Text for analysis START
Interestingly, methods to detect irreversible shifts and methods to detect large anomalies (temporary disturbances) are closely related (Flach et al. 2017; Bathiany et al. 2020). For instance, integrating a time series (i.e., computing the cumulative sum) will convert an extreme event into an abrupt persistent shift. Vice versa, differentiating (computing the difference between subsequent data points) turns an abrupt transition back into an extreme event. Consequently, a very fundamental and successful detection approach (depending on the length of the time series) works via computing the cumulative sum of a time series and then detecting extreme values (Basseville and Nikiforov 1993).

It is important to be able to detect extreme or abrupt shifts fully automatically, i.e., without the need for visual inspection to identify candidates of events. First, automatic detection allows more objective and reproducible results, and second, EO datasets are increasing in number, length, and resolution, thus increasing the amount of data that needs to be monitored and processed, which would be hardly possible by eye. A similar development is occurring for climate models of climate and parts of the Earth system.

Several detection strategies with an increasingly large number of algorithms have been developed and applied in the Earth sciences to detect abrupt shifts automatically (see, e.g., Aminikhanghahi and Cook 2017). Historically, an important application of such methods was to remove artificial offsets in observational time series, introduced by changes in the measurement process (e.g., when replacing one instrument by another). To this end, so-called change-point detection methods were introduced which detect the points in time where a sudden change in the statistical properties (usually the mean) of a time series occurs. These change-point detection frameworks involve fitting specific parametric models to time series (e.g., using ramp regression as a piecewise linear model; see Mudelsee 2000), and testing for the likelihood that different models are needed to explain the data in each segment before and after a suspected change-point (Reeves et al. 2007; Bai and Perron 2003; Zeileis et al. 2003). Such a task can also be framed as a model selection problem and information criteria can be applied (Jamali et al. 2014; Reeves et al. 2007).

Originally, several assumptions had to be made when applying these methods, which are too restrictive in the case of time series from climate or ecological systems. Consequently, change-point detection methods have been extended to be able to cope with large autocorrelation (Mudelsee 2000; Rodionov 2004, 2006; Wang 2008; Ducré-Robitaille et al. 2003), trends and non-stationary/non-iid residuals (Matyasovszky 2011; Gallagher et al. 2013), seasonality (Verbesselt et al. 2010a), non-Gaussian distributions (Lazante 1996; Chu 2002), as well as measurement and dating uncertainties (Goswami et al., 2018).

Despite these improvements, almost all methods still are restricted to univariate time series. EO data (like simulated data), in contrast, provides spatio-temporal information, allowing for detection methods that focus on a certain spatial scale of interest, and take spatial connections into account in order to improve statistical significance and to classify abrupt shifts in terms of their spatio-temporal structure (Bathiany et al. 2020). Table 1 summarizes some typical examples of applications in the climate sciences, which share the particular target of detecting real abrupt climate shifts (as opposed to artificial shifts in the measurement process).
Text for analysis END
● Work task A:
From the text on detecting abrupt shifts, write out everything from "Originally, several assumptions" down to "et al., 2018).".
● Work task B:
According to the text on detecting abrupt shifts, what was historically an important application of methods for detecting abrupt shifts in the Earth sciences?
Provided records START
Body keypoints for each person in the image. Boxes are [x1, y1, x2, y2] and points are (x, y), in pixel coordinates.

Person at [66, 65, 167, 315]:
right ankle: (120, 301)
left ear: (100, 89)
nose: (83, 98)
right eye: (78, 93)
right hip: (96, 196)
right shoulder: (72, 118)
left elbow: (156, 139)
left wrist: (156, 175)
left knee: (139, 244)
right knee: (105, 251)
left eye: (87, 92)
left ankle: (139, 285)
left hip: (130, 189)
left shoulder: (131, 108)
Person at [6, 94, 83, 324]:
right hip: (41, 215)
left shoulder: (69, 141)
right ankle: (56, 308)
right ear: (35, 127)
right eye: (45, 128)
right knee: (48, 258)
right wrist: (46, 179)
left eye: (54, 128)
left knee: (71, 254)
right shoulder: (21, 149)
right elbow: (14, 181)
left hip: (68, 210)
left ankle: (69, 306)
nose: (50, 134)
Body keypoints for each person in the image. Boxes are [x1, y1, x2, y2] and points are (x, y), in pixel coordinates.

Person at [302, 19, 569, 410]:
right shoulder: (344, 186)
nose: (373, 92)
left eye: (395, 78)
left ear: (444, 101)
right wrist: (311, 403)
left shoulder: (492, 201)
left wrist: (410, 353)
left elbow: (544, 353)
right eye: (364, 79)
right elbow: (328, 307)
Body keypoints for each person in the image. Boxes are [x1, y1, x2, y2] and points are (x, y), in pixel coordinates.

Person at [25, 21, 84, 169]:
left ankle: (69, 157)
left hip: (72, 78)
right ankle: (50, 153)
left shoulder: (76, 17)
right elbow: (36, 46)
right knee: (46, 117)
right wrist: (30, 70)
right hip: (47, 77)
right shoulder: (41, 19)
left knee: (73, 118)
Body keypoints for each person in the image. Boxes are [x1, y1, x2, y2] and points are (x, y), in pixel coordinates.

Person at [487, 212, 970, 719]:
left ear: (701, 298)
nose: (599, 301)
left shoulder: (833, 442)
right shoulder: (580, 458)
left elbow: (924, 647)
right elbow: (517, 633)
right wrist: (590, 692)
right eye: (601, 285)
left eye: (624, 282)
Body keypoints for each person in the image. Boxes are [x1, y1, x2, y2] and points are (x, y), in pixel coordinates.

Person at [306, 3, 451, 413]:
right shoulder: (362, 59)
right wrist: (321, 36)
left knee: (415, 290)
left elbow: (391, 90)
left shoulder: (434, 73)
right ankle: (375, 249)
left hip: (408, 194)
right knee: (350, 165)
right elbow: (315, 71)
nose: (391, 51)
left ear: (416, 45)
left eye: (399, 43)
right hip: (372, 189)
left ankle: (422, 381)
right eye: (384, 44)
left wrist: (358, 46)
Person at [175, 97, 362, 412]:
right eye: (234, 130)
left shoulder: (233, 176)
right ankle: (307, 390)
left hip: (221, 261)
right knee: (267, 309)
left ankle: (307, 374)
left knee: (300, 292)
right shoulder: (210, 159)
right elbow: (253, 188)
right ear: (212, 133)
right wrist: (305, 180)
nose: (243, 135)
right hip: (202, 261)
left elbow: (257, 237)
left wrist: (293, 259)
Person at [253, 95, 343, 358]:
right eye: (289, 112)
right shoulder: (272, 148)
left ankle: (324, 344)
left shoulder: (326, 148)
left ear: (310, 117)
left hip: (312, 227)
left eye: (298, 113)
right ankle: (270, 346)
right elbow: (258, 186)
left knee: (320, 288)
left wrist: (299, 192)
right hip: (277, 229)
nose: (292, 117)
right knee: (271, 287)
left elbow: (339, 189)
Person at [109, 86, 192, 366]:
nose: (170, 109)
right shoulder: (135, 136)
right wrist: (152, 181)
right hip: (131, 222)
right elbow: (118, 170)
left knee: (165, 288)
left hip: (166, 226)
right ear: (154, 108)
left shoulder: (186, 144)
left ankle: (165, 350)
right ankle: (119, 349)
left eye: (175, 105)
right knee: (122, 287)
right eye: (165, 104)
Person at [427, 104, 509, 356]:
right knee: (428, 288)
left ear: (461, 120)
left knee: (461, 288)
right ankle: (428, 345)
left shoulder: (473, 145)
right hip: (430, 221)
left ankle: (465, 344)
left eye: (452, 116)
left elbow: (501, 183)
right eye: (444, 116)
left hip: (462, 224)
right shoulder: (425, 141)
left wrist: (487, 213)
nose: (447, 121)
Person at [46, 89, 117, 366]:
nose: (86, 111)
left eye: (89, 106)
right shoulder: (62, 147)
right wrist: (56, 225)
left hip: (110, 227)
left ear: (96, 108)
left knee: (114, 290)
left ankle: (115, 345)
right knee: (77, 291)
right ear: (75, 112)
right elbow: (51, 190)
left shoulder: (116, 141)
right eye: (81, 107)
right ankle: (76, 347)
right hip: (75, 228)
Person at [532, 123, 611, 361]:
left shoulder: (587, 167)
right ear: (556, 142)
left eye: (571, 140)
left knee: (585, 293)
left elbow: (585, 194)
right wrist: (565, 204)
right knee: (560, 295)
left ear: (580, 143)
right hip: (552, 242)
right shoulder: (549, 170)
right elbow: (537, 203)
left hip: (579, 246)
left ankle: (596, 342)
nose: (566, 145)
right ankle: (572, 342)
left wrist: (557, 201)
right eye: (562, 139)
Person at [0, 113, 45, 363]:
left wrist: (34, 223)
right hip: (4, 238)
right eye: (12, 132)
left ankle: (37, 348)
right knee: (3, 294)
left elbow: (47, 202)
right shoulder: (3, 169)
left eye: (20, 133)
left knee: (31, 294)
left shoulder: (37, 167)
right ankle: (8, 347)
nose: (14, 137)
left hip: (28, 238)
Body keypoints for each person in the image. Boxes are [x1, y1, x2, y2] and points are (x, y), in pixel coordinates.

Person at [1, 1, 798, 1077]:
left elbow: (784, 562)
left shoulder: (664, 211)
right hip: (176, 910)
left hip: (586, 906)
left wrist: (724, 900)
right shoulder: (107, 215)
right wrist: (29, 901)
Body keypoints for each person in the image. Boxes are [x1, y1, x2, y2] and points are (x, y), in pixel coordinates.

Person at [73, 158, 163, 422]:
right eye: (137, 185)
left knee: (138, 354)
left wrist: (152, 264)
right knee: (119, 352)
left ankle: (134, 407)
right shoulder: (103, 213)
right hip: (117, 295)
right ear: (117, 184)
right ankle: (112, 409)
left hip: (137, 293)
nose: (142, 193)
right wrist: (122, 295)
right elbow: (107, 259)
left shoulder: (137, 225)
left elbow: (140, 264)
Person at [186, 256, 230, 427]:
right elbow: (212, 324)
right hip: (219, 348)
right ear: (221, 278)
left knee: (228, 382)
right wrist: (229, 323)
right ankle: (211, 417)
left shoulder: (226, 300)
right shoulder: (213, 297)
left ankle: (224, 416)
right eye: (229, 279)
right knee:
Provided records END
● Solution A:
Originally, several assumptions had to be made when applying these methods, which are too restrictive in the case of time series from climate or ecological systems. Consequently, change-point detection methods have been extended to be able to cope with large autocorrelation (Mudelsee 2000; Rodionov 2004, 2006; Wang 2008; Ducré-Robitaille et al. 2003), trends and non-stationary/non-iid residuals (Matyasovszky 2011; Gallagher et al. 2013), seasonality (Verbesselt et al. 2010a), non-Gaussian distributions (Lazante 1996; Chu 2002), as well as measurement and dating uncertainties (Goswami et al., 2018).

● Solution B:
Removing artificial offsets in observational time series that were introduced by changes in the measurement process.